Not that this game was all bad. The Cavs ball movement, especially early, was crisp. Kyrie Irving scored 22 and added seven assists. He scored from everywhere: in transition, off the ball, and off the dribble. But his 1-6 three point shooting hurt, and he forced more than a couple threes. Irving also, as one reader put it, “channeled his inner Curly Neal” on defense: sticking to screens and closing out on the wrong side of players, which allowed dribble penetration.

Shawn Marion looked done. He got smoked on defense, and was 0-2 from the floor as he attempted two shots that never had a chance to go in. Can we officially retire the “36 year old defensive stopper” meme?

Aside from a nice finish on an oop from Kyrie to close the first half and a pass from Delly to close the third quarter,  Tristan Thompson had a mostly unnoticeable two more points two rebounds in the other 20 minutes.

But this game mostly came down to LeBron. This was one of the worst games I’ve seen him have in some time. He was nervous and the hooplah of the past few days probably got to him. LeBron isn’t going to play this poorly very often. Most of his turnovers turnovers were the result of him not being on the same page with the his teammates. It was hard to tell if they were his teammates’ faults or his. It probably doesn’t matter. It’s just a guess, but I think James will bounce back.
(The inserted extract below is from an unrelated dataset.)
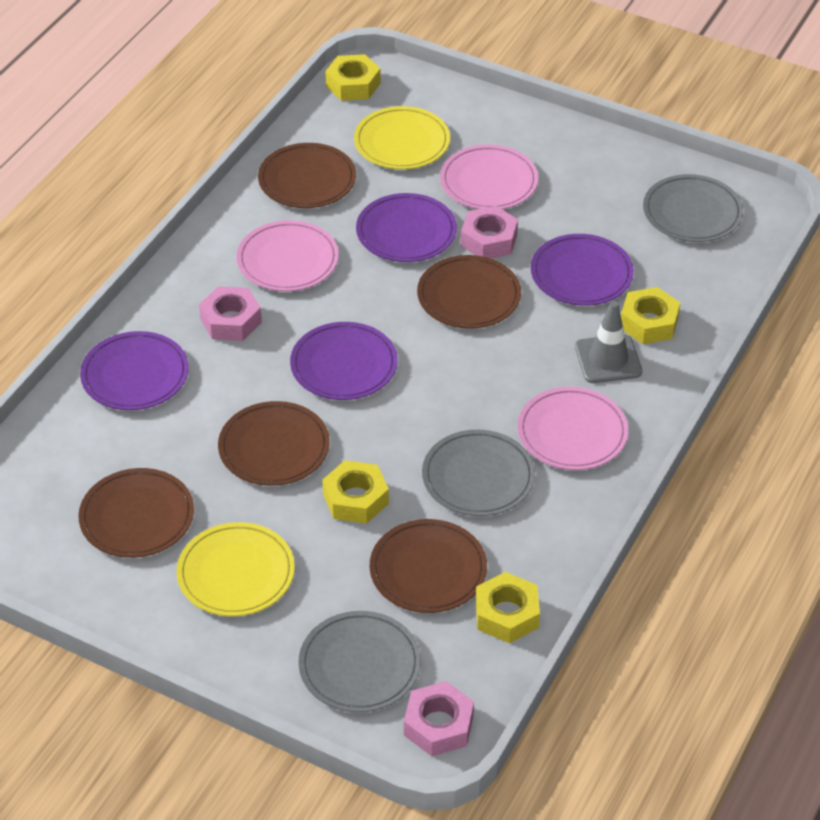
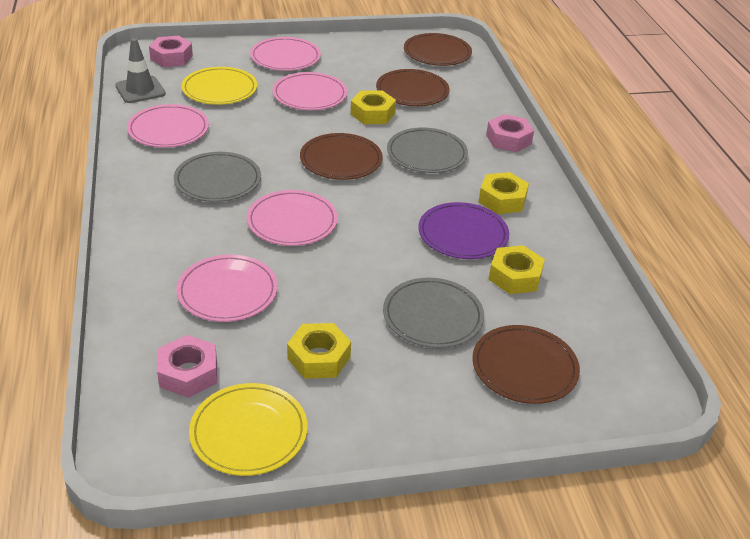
brown plate: [79,468,194,558] [218,401,330,486] [258,143,356,208] [370,519,487,613] [417,255,521,329] = 5 -> [300,133,383,180] [376,69,450,106] [404,33,472,66] [472,325,580,404] = 4
pink plate: [236,220,339,291] [440,145,538,209] [517,387,628,470] = 3 -> [127,104,209,148] [176,254,278,322] [247,190,338,246] [250,37,321,71] [272,72,347,110] = 5
purple plate: [80,331,189,410] [290,322,397,400] [356,193,457,262] [531,234,634,306] = 4 -> [418,202,509,259] = 1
In Northeast Ohio, nothing is given. I think we all forgot that lesson for a minute. But we had our party. Hopefully, this feel good hippy-dippy happy crappy that seems to make all you millennials weep is over. Now that we’ve had our Kumbaya fest, our inspirational shoe commercials, and our paint advertisement posters, the Cavs can get down to the business of basketball. The party was fun, but after a three months, the sheen of the narratives have started to wear around the corners. It’s time to get to work. Take me to church. (OK, that commercial still gets me. I’m not made of stone.)